BEGIN

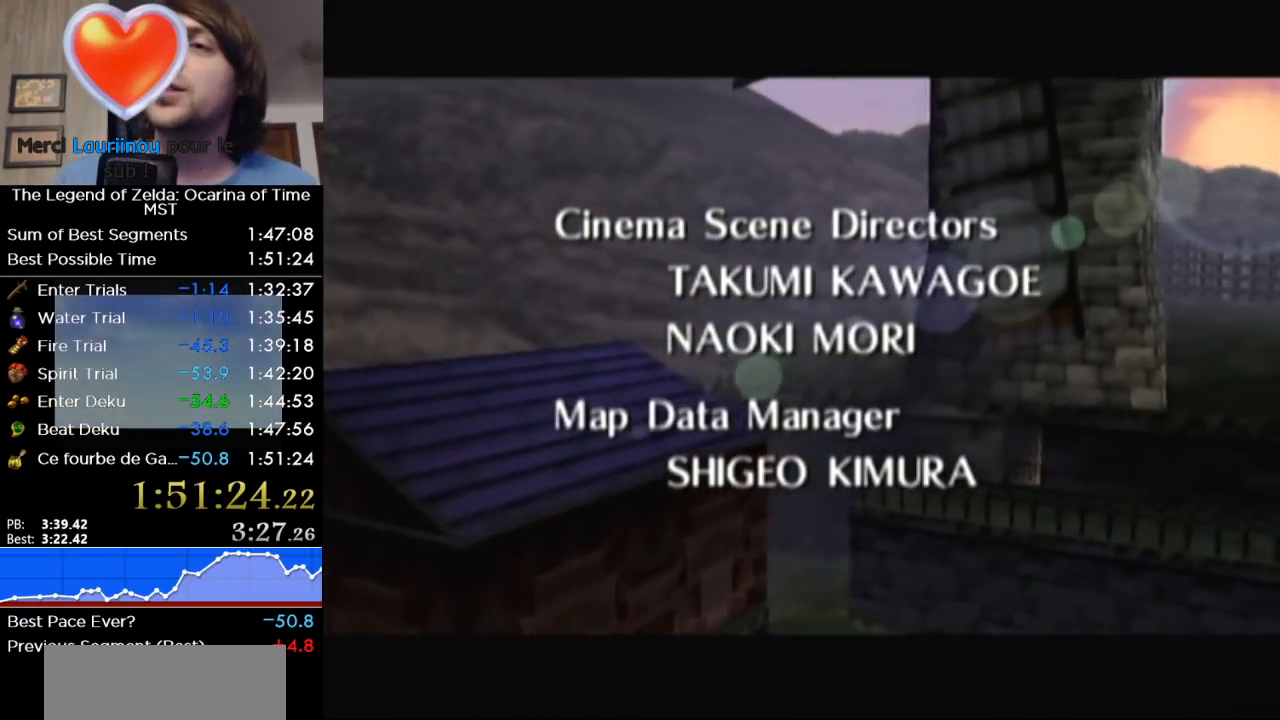
{"buttons": [], "right_stick": "center", "events": []}
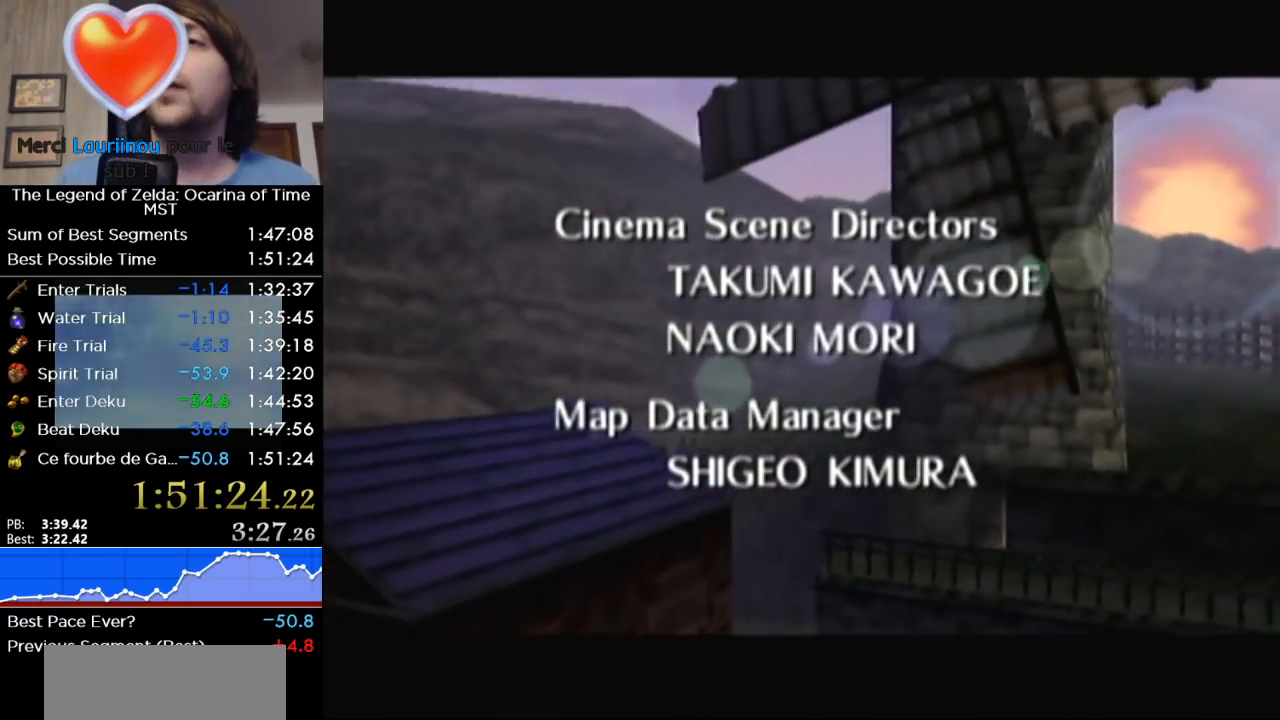
{"buttons": [], "right_stick": "center", "events": [[183, "B", "down"], [317, "B", "up"]]}
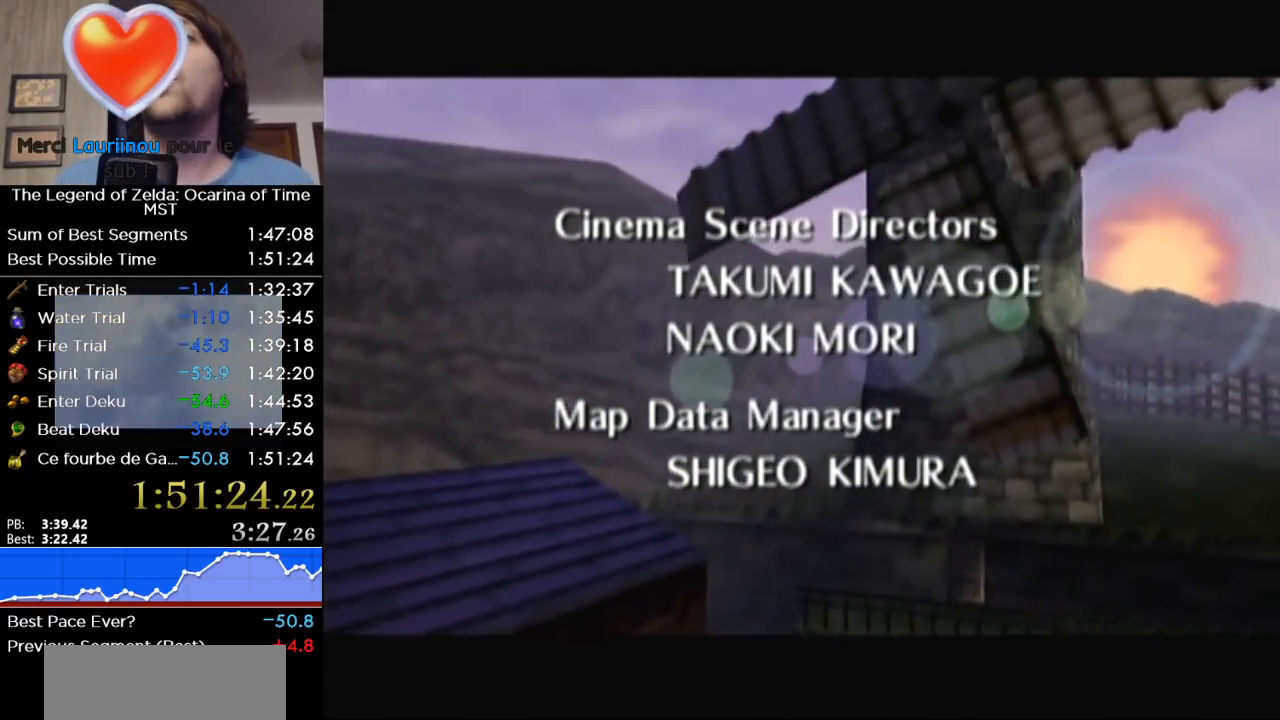
{"buttons": [], "right_stick": "center", "events": [[350, "B", "down"], [467, "B", "up"]]}
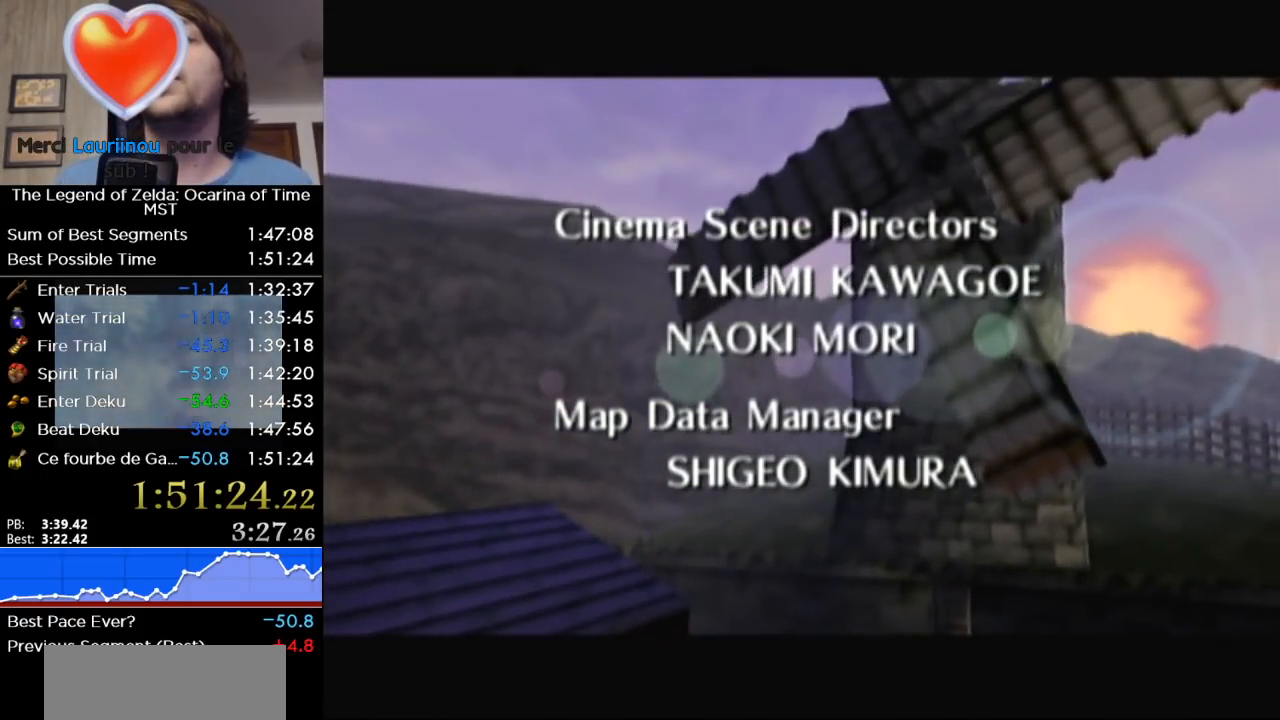
{"buttons": [], "right_stick": "center", "events": [[200, "B", "down"], [283, "B", "up"]]}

END

*What to work on*: Return each line of the data, keeping its wording exact and omitting pictures.

*Reply to the task*:
{"buttons": [], "right_stick": "center", "events": []}
{"buttons": [], "right_stick": "center", "events": [[183, "B", "down"], [317, "B", "up"]]}
{"buttons": [], "right_stick": "center", "events": [[350, "B", "down"], [467, "B", "up"]]}
{"buttons": [], "right_stick": "center", "events": [[200, "B", "down"], [283, "B", "up"]]}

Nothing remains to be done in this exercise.